*** DATA Section Begins ***
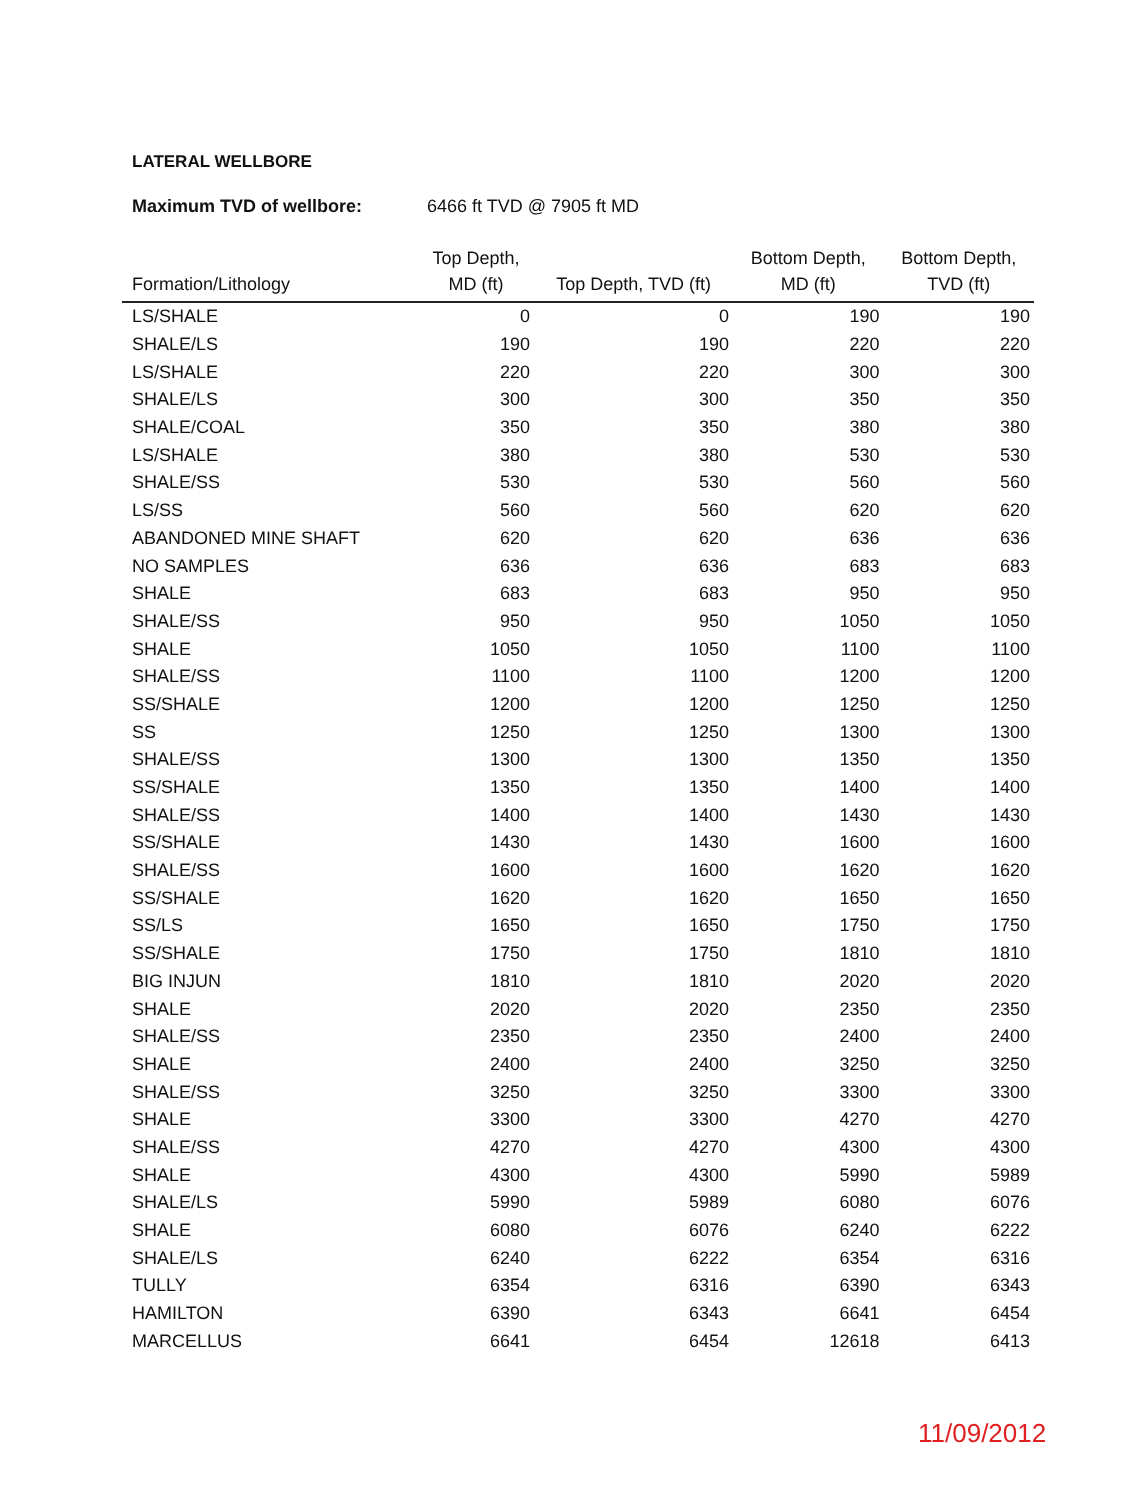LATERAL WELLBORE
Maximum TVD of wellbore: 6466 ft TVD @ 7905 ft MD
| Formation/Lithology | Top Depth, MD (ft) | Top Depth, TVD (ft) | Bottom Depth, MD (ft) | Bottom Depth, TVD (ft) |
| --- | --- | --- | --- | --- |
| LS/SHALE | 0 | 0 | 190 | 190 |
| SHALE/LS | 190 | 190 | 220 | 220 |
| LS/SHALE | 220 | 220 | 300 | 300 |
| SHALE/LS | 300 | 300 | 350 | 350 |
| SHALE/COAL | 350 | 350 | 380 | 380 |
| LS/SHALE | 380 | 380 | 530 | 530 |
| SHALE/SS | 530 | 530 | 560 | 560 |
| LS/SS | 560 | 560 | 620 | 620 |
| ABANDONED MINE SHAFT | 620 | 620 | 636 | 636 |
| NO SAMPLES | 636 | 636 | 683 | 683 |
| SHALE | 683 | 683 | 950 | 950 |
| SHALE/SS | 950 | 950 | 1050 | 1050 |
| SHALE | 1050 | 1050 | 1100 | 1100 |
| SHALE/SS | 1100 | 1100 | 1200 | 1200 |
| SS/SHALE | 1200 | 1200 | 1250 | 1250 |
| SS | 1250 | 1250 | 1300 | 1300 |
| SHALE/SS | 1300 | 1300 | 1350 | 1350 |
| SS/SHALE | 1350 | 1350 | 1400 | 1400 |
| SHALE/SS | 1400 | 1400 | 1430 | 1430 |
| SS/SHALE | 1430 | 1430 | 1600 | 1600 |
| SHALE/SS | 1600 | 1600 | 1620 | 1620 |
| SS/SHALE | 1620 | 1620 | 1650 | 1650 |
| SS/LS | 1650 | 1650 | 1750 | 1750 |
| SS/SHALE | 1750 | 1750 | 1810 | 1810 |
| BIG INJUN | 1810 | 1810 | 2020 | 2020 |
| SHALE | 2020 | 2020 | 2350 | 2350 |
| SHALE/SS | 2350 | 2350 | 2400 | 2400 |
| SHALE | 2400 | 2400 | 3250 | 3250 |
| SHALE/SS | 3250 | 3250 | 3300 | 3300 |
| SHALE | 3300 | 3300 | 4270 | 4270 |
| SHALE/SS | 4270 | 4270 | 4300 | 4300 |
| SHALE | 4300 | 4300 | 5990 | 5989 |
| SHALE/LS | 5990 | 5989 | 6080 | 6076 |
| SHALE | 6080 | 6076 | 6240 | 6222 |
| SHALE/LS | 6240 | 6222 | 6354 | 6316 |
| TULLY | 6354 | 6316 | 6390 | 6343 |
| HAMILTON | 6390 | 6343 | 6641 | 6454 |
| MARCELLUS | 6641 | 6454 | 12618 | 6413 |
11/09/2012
*** DATA Section Ends ***
*** DATA Section Begins ***
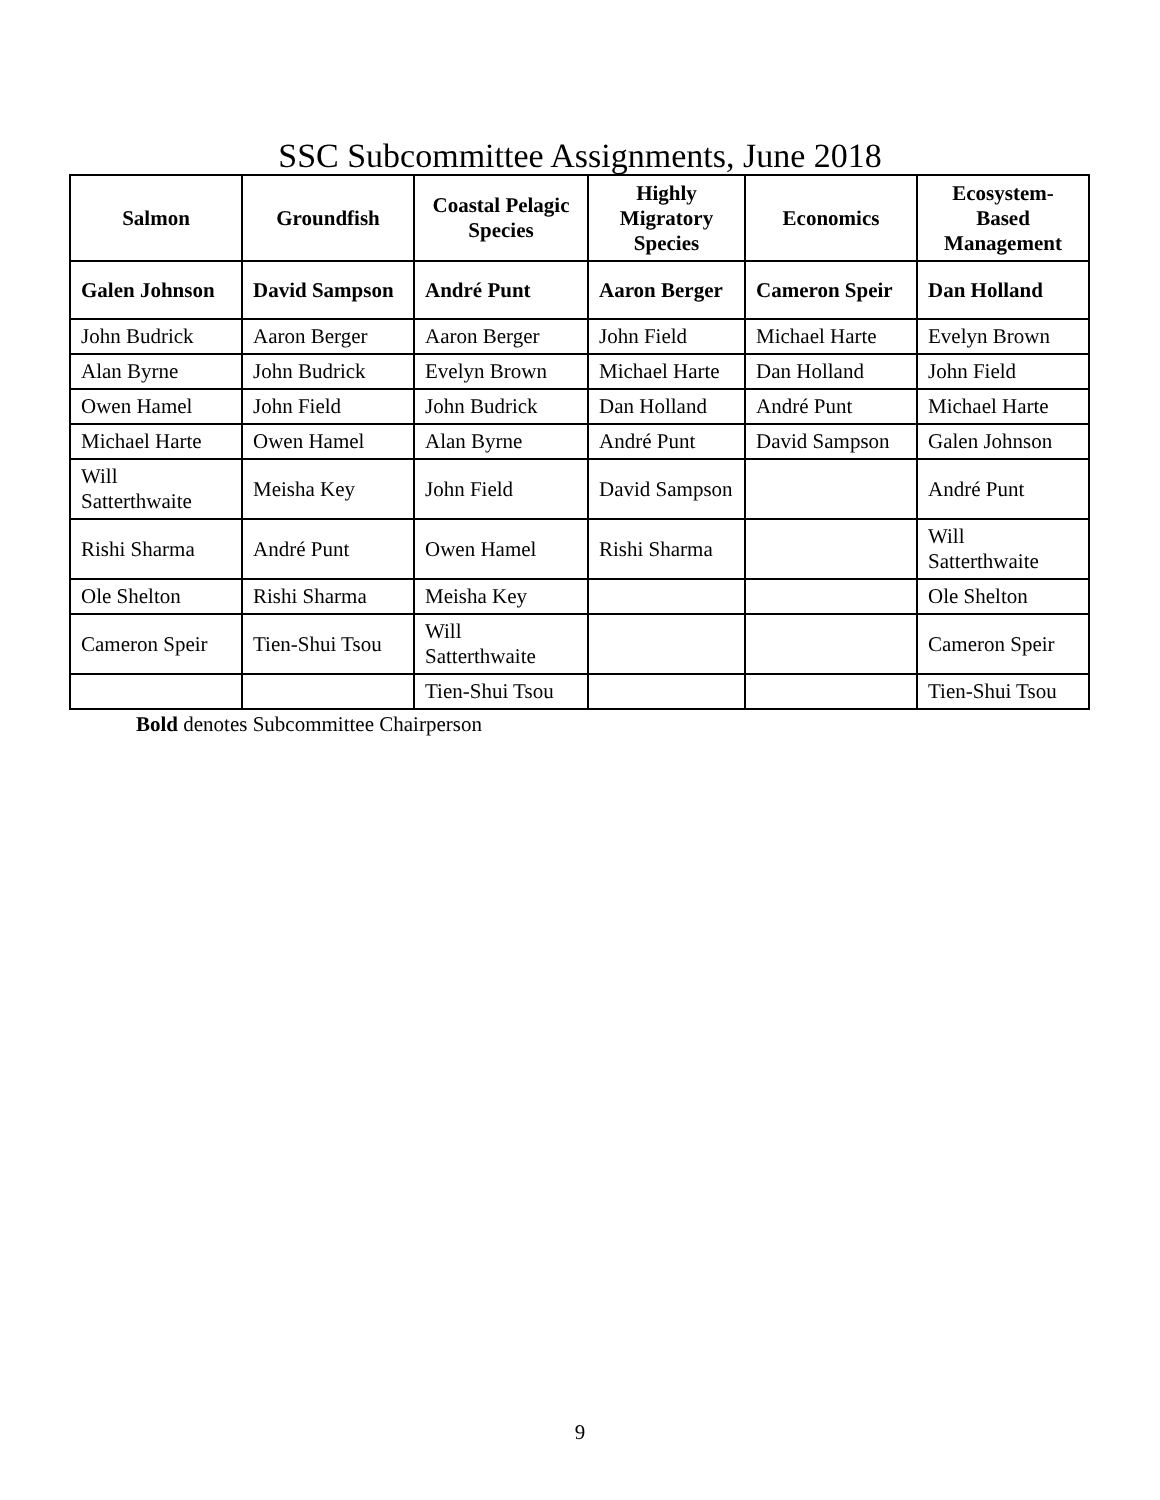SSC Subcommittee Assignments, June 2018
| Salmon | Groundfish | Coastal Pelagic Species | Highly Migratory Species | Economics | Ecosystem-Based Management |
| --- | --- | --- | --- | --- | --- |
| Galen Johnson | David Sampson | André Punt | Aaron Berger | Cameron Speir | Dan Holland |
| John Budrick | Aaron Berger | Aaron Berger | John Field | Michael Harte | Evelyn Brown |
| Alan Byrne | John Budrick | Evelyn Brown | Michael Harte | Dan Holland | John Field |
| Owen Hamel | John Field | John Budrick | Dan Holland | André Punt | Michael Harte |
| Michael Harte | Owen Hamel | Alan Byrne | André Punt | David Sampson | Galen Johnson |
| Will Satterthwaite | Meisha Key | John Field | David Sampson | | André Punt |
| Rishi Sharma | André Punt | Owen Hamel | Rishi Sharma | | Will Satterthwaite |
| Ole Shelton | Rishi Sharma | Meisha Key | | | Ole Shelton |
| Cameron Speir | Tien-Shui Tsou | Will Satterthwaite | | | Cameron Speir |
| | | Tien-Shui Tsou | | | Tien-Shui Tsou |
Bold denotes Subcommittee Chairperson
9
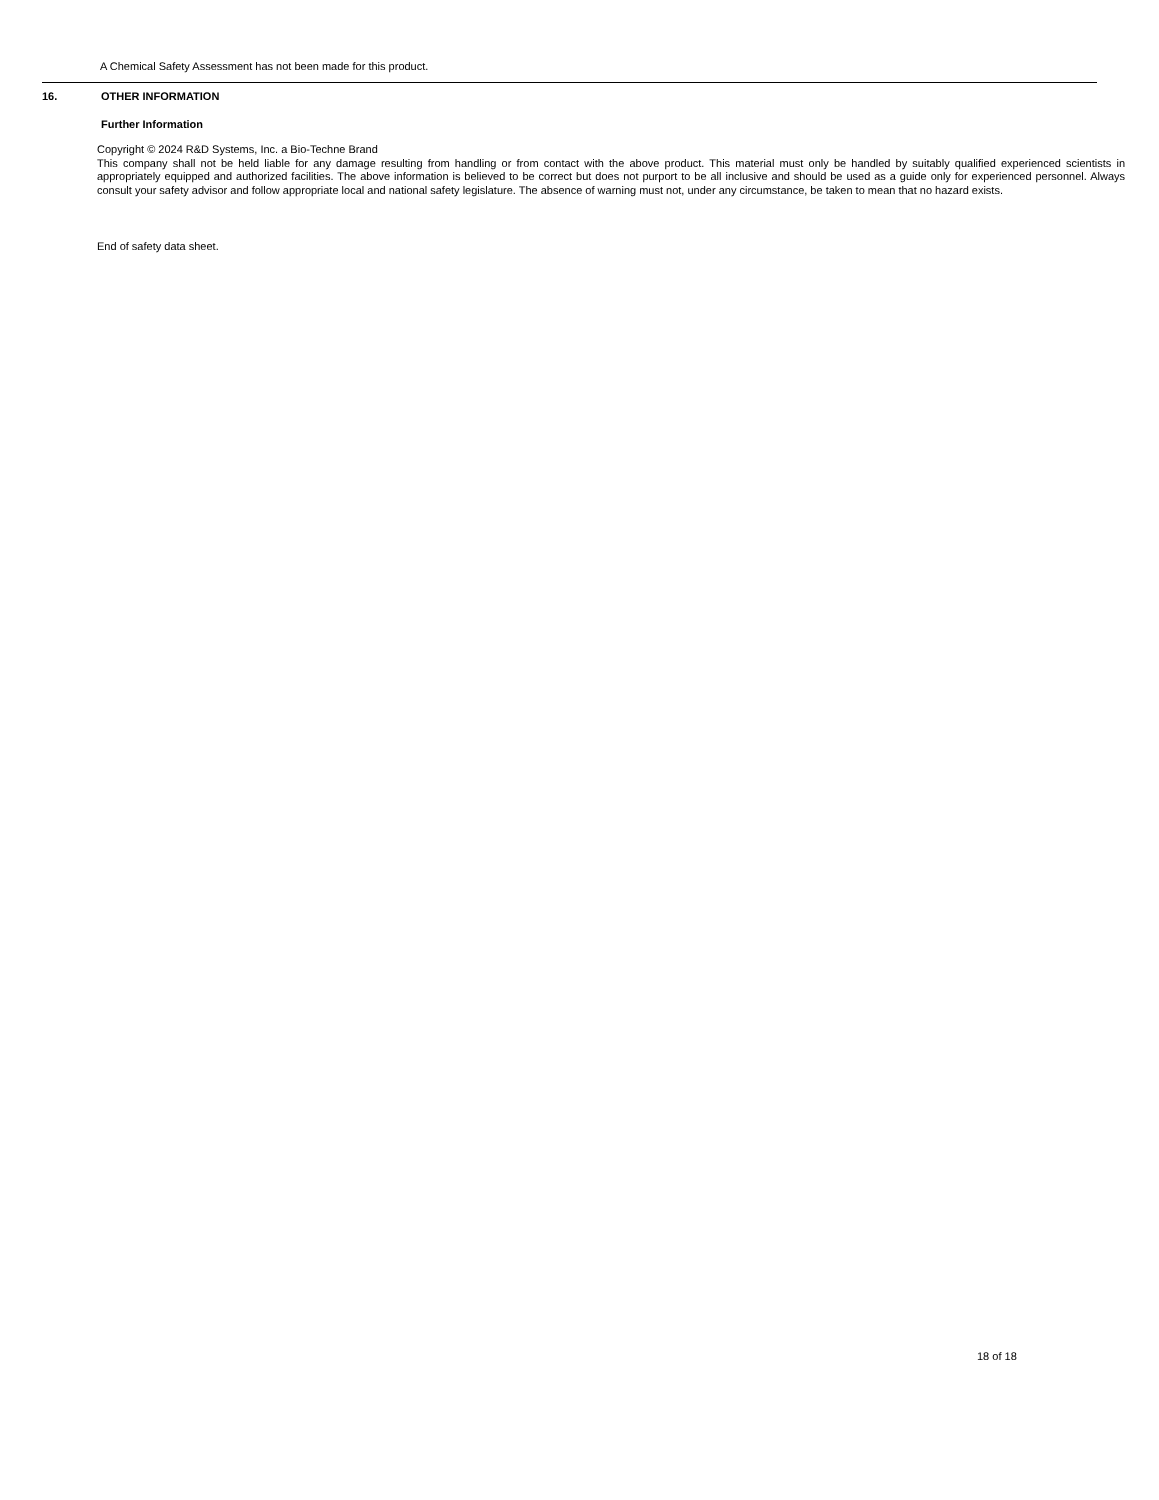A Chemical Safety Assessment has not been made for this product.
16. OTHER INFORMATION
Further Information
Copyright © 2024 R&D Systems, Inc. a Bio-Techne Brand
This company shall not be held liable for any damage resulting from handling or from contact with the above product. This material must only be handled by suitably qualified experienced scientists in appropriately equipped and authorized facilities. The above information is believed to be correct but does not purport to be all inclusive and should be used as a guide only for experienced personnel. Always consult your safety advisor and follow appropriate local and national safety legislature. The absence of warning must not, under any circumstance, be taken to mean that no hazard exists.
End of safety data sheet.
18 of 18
*** DATA Section Ends ***
• _WHAT THE TASK REQUIRES_:
From the records above, transcribe only the stretch from the line with "LATERAL WELLBORE" through the line with "0 | 190 | 190 |", keeping both ends. Omit pictures.

• _ANSWER TO THIS EXERCISE_:
LATERAL WELLBORE
Maximum TVD of wellbore: 6466 ft TVD @ 7905 ft MD
| Formation/Lithology | Top Depth, MD (ft) | Top Depth, TVD (ft) | Bottom Depth, MD (ft) | Bottom Depth, TVD (ft) |
| --- | --- | --- | --- | --- |
| LS/SHALE | 0 | 0 | 190 | 190 |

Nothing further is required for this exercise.